Зофи придвинулась к нему. В руке у нее была бутылочка с молоком из корзинки малышки.
– Подгузники закончились, – сказала она и забрала у Штефана девочку, как будто ей не хватало ощущения тепла или необходимости заботиться о ком-то.
– У нас с Вальтером есть носовые платки, можно пустить на подгузники их, – предложил Штефан. – Да и у других ребят платки наверняка найдутся. – Он погладил мальчика, сосущего палец, по темным кудрям. – Эй, парень, а у тебя есть носовой платок?
Но тот уже смотрел в окно, за которым поплыли городские огни, отраженные в реке. Показался замок на высоком холме. Вокзал проехали без остановки – Зальцбург.
– Раньше здесь жил Стефан Цвейг, – произнес Штефан.
– Мы почти в Германии, – ответила Зофи.
В поезде стало тихо. Те дети, кто не спал, смотрели в окна.
– Зофи, думаешь, у меня и правда получится? – спросил Штефан.
Зофи, которая энергично качала малышку, чтобы та заснула, посмотрела на него, но ничего не ответила.
– Писать пьесы, – пояснил он. – Как ты сказала на вокзале.
Когда поцеловала его, а ее губы были такими нежными, нежнее любого шоколада.
Зофи посмотрела на него. Ее глаза в окружении прямых ресниц были хорошо видны из-за нехарактерно чистых стекол очков.
– Мой отец любил говорить, что мало кто воображает себя Адой Лавлейс, – сказала она, – но некоторые ею становятся.
За окном, по темной дороге, маршировал полк солдат.
– Адой Лавлейс? Кто это? – спросил Штефан.
– Августа Ада Кинг, графиня Лавлейс.
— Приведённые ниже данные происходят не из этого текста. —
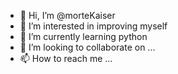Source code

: - 👋 Hi, I’m @morteKaiser
- 👀 I’m interested in improving myself
- 🌱 I’m currently learning python
- 💞️ I’m looking to collaborate on ...
- 📫 How to reach me ...

<!---
morteKaiser/morteKaiser is a ✨ special ✨ repository because its `README.md` (this file) appears on your GitHub profile.
You can click the Preview link to take a look at your changes.
--->

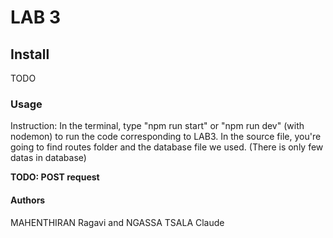 # LAB 3

## Install

TODO

### Usage

Instruction:
In the terminal, type "npm run start" or "npm run dev" (with nodemon) to run the code corresponding to LAB3.
In the source file, you're going to find routes folder and the database file we used.
(There is only few datas in database)

**TODO: POST request**

#### Authors

MAHENTHIRAN Ragavi and NGASSA TSALA Claude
Описала алгоритм генерации чисел Бернулли, благодаря чему аналитическая машина, придуманная английским математиком Чарльзом Бэббиджем, оказалась пригодной не только для вычислений, как он думал.
Топот марширующих сапог остался позади, теперь вагон наполнял лишь ритмичный стук колес да безмолвный детский страх. Впереди была Германия.
– Может быть, ты и впрямь встретишь в Лондоне Цвейга, – сказала Зофи. – И он станет твоим наставником, как профессор Гёдель был моим.
И она повернулась к мальчику с номером пятьсот на шее.
– А ты знаешь, что Шерлок Холмс живет на Бейкер-стрит? – спросила она у него. – Хотя ты еще, наверное, слишком мал, чтобы интересоваться рассказами о нем, верно? Тогда, может, споем? Знаешь песню «Луна взошла»?
Мальчик внимательно смотрел на нее поверх руки, которая точно приросла ко рту.
– Ну конечно знаешь, – ответила сама себе Зофи. – Даже Иоганна ее знает. – И она коснулась щечки малышки. – Да, Иоганна? – И тут же вполголоса запела: – Вышла луна, звезды златые в небе сияют, чистом и ясном.
Один за другим ей начали подпевать дети. Молчаливый малыш не пел, но всем телом привалился к Зофи. Так он и заснул, с пальцем во рту и картонным номерком на шее, на котором значилось прекрасное число пятьсот.